── DATA TO EXAMINE ──

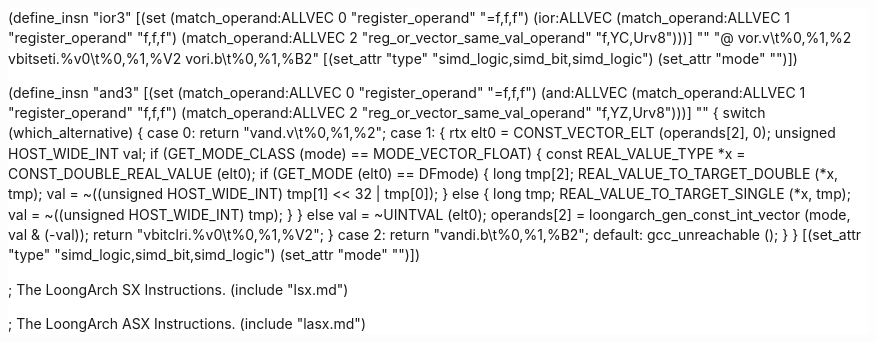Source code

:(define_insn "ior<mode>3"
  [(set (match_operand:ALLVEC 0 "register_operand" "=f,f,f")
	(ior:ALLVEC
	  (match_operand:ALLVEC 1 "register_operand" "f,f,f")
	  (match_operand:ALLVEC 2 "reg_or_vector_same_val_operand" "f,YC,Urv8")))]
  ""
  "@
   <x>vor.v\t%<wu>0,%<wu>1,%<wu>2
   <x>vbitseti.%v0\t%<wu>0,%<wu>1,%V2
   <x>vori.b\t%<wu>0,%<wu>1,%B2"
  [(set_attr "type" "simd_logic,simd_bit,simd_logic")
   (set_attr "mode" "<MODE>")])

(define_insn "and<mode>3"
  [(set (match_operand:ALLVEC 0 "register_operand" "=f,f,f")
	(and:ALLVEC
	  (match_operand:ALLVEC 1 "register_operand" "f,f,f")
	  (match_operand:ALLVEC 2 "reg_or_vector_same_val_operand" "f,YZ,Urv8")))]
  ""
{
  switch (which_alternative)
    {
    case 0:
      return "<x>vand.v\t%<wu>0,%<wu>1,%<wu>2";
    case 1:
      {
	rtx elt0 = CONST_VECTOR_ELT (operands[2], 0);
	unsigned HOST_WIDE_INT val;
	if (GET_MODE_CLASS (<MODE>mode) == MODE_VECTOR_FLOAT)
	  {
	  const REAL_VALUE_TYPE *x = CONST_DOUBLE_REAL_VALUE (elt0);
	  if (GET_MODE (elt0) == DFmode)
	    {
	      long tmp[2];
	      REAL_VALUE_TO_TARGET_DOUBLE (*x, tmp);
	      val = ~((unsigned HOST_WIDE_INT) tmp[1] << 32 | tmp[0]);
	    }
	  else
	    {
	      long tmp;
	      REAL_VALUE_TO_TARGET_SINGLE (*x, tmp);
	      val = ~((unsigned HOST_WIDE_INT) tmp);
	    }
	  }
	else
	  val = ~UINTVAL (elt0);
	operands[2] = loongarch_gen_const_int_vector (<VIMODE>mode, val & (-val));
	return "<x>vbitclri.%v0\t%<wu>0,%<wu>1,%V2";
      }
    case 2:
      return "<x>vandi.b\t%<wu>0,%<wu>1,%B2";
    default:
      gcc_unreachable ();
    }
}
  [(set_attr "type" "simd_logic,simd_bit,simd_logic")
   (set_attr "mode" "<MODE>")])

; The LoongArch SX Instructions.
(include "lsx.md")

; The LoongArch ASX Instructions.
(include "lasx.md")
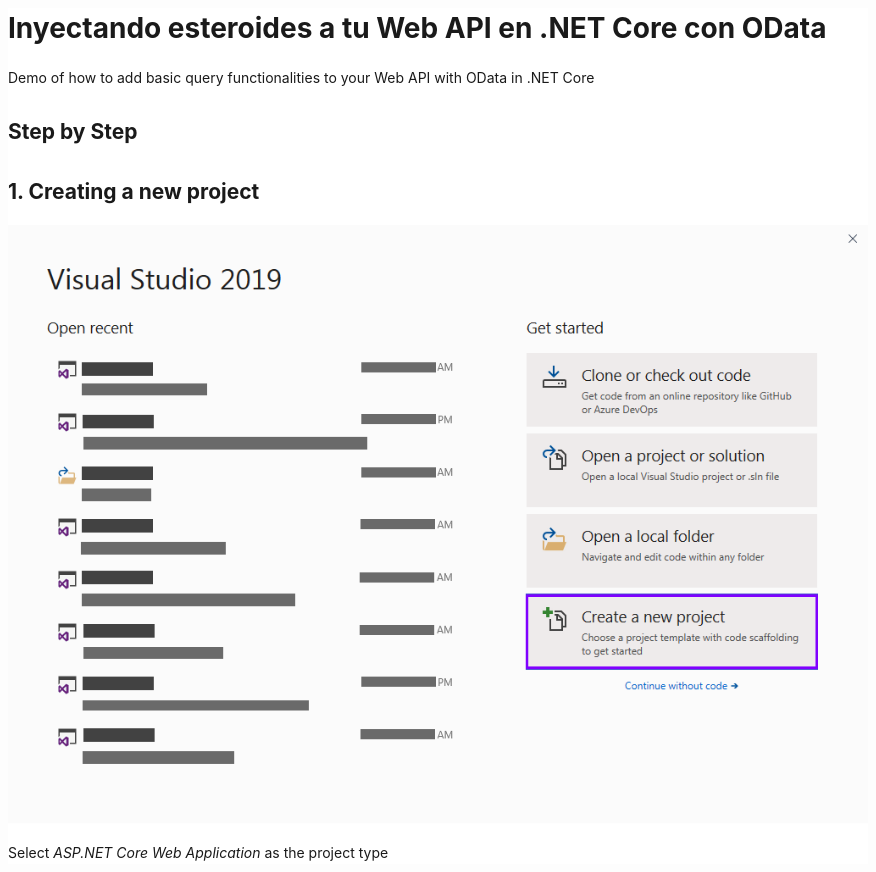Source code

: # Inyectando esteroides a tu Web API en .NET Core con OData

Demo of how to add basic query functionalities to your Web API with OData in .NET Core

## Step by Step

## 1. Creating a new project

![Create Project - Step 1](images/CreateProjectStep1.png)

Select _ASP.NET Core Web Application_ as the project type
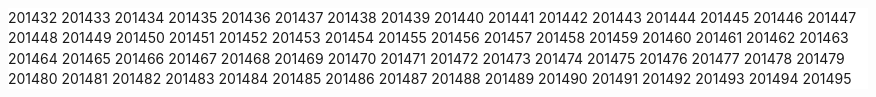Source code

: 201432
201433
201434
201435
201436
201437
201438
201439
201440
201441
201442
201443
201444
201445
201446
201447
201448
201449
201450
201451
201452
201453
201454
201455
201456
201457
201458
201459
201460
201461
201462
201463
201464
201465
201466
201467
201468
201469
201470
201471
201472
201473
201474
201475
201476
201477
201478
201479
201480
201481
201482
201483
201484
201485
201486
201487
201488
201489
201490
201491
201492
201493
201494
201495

───

From the listing above, copy out every line that contains the string "return", matching case exactly.

**ANSWER BELOW**
      return "<x>vand.v\t%<wu>0,%<wu>1,%<wu>2";
	return "<x>vbitclri.%v0\t%<wu>0,%<wu>1,%V2";
      return "<x>vandi.b\t%<wu>0,%<wu>1,%B2";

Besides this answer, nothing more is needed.